Key Moments:
- USD/CAD extends decline, dipping over 0.10%.
- Stronger oil prices have pressured the pair
- The chances of a Fed rate cut went up following the disclosure of US economic data on Thursday.
Price Action Faces Resistance Below 1.4000
The USD/CAD resumed its downturn for a second straight session on Friday, slipping to 1.3938 and suffering a loss of 0.15%. Despite the pullback, the pair has continued to trade within a range established earlier this week.

Muted US economic results released Thursday have strengthened expectations for further rate reductions from the Federal Reserve. The figures include the US’s PPI falling 0.5%, while core wholesale prices dropped 0.4% on a monthly basis. Retail sales, on the other hand, climbed by 0.1%. Following the publication of this data, the greenback retreated.

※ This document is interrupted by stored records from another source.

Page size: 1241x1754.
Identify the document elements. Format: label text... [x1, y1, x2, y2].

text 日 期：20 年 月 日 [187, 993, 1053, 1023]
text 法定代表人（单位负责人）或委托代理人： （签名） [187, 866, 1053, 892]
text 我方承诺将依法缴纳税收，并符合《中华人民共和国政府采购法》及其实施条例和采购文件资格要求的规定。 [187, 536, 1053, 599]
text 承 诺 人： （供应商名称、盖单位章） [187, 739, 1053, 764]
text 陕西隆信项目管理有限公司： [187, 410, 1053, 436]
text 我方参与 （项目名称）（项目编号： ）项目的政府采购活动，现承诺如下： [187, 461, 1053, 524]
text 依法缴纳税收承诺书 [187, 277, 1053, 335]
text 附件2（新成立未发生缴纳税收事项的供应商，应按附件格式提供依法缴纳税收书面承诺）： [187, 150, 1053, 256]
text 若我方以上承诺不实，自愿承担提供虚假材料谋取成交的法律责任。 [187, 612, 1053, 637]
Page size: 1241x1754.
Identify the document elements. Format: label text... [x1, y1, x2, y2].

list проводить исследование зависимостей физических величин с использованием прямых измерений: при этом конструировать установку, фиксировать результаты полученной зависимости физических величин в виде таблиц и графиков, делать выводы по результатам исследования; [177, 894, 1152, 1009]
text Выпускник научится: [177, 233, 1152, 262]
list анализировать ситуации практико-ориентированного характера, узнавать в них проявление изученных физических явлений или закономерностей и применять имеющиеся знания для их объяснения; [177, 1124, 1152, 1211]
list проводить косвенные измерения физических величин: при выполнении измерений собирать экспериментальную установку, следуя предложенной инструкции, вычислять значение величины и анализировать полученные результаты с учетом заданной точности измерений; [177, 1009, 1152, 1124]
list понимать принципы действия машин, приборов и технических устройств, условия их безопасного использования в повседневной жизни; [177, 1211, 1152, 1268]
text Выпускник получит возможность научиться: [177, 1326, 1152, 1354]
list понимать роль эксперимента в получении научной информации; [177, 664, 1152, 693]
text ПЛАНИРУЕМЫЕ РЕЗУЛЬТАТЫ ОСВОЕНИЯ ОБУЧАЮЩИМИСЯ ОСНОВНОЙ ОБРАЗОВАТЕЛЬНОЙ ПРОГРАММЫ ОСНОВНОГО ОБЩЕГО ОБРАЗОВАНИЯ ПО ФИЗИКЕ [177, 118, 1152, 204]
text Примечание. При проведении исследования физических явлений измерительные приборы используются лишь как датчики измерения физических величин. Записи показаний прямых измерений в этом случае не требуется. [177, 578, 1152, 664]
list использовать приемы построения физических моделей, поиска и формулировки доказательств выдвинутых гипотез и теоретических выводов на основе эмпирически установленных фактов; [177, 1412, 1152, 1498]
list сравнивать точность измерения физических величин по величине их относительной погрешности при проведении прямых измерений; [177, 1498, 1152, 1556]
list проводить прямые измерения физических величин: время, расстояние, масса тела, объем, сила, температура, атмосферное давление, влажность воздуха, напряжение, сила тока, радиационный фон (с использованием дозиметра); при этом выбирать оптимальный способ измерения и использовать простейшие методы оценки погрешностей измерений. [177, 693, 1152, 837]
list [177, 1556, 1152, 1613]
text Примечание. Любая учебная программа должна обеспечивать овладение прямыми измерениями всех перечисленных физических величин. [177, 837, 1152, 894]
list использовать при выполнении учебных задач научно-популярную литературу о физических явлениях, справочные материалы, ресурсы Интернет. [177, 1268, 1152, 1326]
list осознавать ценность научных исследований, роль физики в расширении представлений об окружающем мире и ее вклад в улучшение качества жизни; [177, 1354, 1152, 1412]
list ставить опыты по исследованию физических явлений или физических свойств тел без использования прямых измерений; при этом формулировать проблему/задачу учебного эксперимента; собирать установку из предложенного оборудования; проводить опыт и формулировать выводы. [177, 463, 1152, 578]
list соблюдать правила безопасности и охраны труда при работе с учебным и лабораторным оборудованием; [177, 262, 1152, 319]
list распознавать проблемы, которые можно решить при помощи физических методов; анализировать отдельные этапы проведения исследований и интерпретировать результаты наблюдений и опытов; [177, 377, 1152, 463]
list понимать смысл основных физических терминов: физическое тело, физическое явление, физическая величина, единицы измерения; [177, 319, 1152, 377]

At the same time, modest gains in crude oil prices are lending support to the Canadian dollar, which is closely tied to commodity performance. Typically, an increase in the price of oil corresponds with an appreciation in the value of the CAD, driven by heightened international demand for the Canadian dollar to facilitate oil transactions.
Technical Outlook Shows Mixed Signals
Today’s rates follow a recent downward movement that saw the USD/CAD reach a yearly low near the 1.3750 mark. While this recovery may represent a phase of consolidation toward bullish sentiment, inability to push past the 1.4000 area may serve to limit upward momentum.
The 1.3900 mark, meanwhile, could keep its current role as a cushion for now. However, a firm break beneath this level would open the door for a deeper pullback that may once again see the pair drop towards the lows observed in May.